§ **TASKS**
1) Please reproduce the momagri page word for word, starting with "A new vision" and going on through "international food policy.".
2) According to the momagri page, what purpose do the measures to be decided by the European Union serve?

§ **PAGE EXTRACT**
◆ ◆ ◆ ◆ ◆ ◆ ◆

A new vision for agriculture
momagri, movement for a world agricultural organization, is a think tank chaired by Christian Pèes.
It brings together, managers from the agricultural world and important people from external perspectives,
such as health, development, strategy and defense. Its objective is to promote regulation
of agricultural markets by creating new evaluation tools, such as economic models and indicators,
and by drawing up proposals for an agricultural and international food policy.
A look at the news

Post-milk quota era: “To observe is fine;
to observe and act is even better!”1

April 28, 2014


“The future of France’s dairy industry hinges on the people who will start operations between now and 2030,” stated Christophe Perrot, an economist with the French Livestock Farming Institute, during a conference on the dairy economy held in Paris on April 15. The future also concerns the post-milk quota era, that is to say the future of the dairy industry after March 31, 2015, and the measures to be decided by the European Union to prepare the sector in managing the elimination of these regulatory tools.

◆ ◆ ◆ ◆ ◆ ◆ ◆

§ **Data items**
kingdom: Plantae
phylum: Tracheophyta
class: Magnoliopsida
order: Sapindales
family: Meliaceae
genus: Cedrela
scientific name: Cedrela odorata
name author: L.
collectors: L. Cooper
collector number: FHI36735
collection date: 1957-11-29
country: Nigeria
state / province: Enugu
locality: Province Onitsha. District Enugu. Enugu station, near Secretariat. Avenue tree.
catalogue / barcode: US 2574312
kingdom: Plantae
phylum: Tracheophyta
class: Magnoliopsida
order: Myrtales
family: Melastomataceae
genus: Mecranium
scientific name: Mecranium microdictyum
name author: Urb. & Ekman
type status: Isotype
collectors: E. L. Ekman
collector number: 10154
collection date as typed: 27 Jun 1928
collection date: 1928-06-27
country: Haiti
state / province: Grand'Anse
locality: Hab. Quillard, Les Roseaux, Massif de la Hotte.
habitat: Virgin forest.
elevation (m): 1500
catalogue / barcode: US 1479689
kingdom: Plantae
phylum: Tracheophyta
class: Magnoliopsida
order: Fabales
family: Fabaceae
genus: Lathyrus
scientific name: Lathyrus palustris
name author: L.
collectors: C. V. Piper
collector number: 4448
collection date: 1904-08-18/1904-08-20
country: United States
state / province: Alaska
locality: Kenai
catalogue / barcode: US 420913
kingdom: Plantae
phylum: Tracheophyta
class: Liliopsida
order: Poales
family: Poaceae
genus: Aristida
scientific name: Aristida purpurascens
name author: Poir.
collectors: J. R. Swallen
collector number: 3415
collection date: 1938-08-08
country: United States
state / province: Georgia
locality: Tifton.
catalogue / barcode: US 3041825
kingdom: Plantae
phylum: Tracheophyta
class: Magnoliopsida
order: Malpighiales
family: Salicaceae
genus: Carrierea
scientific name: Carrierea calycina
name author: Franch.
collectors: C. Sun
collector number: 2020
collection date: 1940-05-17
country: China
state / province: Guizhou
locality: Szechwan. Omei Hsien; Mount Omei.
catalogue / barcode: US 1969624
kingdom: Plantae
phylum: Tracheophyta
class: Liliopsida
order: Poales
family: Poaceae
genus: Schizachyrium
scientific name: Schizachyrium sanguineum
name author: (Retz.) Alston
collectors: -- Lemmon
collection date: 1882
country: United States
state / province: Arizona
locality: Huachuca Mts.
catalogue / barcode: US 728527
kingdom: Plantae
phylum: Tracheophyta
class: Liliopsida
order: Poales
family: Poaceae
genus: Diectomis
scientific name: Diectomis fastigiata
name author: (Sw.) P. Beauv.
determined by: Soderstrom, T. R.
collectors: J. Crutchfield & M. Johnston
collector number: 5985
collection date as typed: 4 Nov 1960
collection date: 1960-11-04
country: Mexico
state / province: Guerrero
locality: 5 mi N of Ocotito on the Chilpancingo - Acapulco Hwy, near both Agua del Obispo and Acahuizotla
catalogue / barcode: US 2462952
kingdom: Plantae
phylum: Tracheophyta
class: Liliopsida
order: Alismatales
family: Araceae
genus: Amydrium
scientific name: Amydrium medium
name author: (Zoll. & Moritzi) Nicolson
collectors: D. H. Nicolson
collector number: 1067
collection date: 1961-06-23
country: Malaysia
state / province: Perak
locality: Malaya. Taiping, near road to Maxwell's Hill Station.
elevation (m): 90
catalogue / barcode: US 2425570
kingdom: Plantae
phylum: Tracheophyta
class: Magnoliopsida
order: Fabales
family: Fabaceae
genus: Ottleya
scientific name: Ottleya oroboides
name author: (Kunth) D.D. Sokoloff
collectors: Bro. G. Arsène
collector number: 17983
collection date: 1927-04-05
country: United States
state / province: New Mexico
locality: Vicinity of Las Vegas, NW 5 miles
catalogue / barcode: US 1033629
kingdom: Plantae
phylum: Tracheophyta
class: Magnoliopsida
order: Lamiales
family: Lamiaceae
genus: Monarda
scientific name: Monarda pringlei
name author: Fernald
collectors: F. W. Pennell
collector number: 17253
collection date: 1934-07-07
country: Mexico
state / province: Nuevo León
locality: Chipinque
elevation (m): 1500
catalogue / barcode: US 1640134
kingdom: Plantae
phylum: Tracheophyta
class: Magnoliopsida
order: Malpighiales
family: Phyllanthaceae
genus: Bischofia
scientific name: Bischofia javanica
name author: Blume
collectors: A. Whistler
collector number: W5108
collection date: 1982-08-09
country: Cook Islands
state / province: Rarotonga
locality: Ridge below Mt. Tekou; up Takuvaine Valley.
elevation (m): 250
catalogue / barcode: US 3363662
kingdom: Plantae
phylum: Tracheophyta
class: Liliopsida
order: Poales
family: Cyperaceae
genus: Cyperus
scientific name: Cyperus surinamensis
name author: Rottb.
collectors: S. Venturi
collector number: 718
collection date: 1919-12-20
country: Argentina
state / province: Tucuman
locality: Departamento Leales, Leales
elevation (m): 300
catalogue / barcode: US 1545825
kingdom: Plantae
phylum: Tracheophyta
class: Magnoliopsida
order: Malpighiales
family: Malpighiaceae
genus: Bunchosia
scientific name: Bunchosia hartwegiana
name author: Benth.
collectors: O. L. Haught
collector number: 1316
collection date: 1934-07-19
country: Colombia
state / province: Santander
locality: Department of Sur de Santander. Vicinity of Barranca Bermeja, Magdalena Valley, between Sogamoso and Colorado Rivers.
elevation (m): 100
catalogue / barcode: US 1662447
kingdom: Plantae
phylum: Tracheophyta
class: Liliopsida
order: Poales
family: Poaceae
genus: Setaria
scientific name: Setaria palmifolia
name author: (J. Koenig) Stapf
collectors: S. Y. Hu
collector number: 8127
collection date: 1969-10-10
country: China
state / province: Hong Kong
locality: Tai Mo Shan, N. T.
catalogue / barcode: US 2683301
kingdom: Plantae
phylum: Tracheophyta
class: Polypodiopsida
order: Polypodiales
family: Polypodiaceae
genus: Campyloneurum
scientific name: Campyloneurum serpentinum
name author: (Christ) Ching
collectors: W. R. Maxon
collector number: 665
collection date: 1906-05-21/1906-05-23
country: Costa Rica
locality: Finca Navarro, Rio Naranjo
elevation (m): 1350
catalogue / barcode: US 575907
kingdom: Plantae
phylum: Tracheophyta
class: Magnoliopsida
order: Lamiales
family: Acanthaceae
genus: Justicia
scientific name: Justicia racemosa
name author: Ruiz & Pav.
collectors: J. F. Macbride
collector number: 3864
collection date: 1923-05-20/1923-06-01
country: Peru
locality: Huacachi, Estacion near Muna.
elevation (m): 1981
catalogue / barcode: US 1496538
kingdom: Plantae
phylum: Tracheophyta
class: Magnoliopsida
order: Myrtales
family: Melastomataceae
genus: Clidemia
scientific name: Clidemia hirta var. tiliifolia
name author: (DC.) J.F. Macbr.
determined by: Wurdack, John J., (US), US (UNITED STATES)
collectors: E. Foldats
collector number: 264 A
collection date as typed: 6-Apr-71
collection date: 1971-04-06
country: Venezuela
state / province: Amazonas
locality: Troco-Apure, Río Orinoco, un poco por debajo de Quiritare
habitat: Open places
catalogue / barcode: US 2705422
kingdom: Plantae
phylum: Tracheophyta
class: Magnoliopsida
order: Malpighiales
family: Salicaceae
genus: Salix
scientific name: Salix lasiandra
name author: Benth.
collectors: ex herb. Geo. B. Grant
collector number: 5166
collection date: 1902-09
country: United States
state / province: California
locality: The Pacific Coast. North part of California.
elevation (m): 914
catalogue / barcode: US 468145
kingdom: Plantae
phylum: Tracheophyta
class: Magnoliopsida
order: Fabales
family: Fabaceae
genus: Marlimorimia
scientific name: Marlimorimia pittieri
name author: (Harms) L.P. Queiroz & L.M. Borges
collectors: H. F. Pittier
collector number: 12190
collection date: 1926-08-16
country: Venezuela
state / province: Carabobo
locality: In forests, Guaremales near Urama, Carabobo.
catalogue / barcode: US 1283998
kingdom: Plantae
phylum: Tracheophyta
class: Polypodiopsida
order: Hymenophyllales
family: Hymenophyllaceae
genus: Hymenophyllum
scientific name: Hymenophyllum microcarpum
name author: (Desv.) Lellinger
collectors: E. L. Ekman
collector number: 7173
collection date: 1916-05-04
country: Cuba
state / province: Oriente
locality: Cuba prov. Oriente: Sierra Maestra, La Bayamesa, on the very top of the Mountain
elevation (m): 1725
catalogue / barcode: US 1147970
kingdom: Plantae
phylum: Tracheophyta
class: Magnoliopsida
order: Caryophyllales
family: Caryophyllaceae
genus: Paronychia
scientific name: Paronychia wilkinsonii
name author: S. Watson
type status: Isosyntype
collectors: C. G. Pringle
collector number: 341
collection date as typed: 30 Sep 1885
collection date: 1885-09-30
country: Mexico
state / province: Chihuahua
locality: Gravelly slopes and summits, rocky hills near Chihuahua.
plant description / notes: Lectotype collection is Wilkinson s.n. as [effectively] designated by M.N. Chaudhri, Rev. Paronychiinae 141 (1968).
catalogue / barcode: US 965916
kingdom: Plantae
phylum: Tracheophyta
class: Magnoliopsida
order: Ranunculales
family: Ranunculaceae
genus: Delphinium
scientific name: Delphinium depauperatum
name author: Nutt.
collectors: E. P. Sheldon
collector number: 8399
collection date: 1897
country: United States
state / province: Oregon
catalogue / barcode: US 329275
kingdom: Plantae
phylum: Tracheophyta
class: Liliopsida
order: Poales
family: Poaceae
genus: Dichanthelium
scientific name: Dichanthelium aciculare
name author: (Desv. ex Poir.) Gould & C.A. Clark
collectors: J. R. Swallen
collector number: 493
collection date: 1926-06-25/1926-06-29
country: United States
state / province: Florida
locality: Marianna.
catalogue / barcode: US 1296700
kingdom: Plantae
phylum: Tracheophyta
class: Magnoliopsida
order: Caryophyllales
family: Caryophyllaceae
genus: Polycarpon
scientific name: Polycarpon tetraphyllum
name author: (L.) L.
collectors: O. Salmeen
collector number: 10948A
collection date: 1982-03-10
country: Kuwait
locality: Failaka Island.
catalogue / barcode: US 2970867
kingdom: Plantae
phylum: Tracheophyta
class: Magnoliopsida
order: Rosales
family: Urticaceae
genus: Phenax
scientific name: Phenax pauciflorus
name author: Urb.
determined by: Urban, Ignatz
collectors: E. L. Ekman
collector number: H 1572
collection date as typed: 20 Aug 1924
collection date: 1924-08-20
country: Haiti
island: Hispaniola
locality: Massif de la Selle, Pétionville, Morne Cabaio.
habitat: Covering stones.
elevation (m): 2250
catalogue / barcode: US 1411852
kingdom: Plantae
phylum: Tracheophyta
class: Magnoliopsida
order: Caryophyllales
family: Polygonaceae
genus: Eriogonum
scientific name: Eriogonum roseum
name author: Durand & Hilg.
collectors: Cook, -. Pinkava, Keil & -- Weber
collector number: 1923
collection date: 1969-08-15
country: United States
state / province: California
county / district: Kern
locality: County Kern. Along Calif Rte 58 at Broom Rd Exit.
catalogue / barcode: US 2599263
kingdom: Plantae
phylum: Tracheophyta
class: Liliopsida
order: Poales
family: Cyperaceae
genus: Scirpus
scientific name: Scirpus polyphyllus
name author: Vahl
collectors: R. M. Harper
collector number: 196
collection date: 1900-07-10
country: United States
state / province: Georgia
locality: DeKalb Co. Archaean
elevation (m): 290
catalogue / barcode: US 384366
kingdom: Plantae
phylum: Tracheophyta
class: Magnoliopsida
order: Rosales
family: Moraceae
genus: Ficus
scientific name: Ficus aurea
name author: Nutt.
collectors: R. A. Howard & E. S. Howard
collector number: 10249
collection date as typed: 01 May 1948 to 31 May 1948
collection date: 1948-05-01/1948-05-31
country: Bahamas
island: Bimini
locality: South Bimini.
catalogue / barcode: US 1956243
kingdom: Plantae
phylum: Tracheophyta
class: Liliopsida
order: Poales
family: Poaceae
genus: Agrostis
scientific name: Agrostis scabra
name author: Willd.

◆ ◆ ◆ ◆ ◆ ◆ ◆

§ **RESULTS OF THE EXERCISE**
1)
A new vision for agriculture
momagri, movement for a world agricultural organization, is a think tank chaired by Christian Pèes.
It brings together, managers from the agricultural world and important people from external perspectives,
such as health, development, strategy and defense. Its objective is to promote regulation
of agricultural markets by creating new evaluation tools, such as economic models and indicators,
and by drawing up proposals for an agricultural and international food policy.

2) They are meant to prepare the dairy sector to manage the elimination of milk quotas, the regulatory tools that end after March 31, 2015.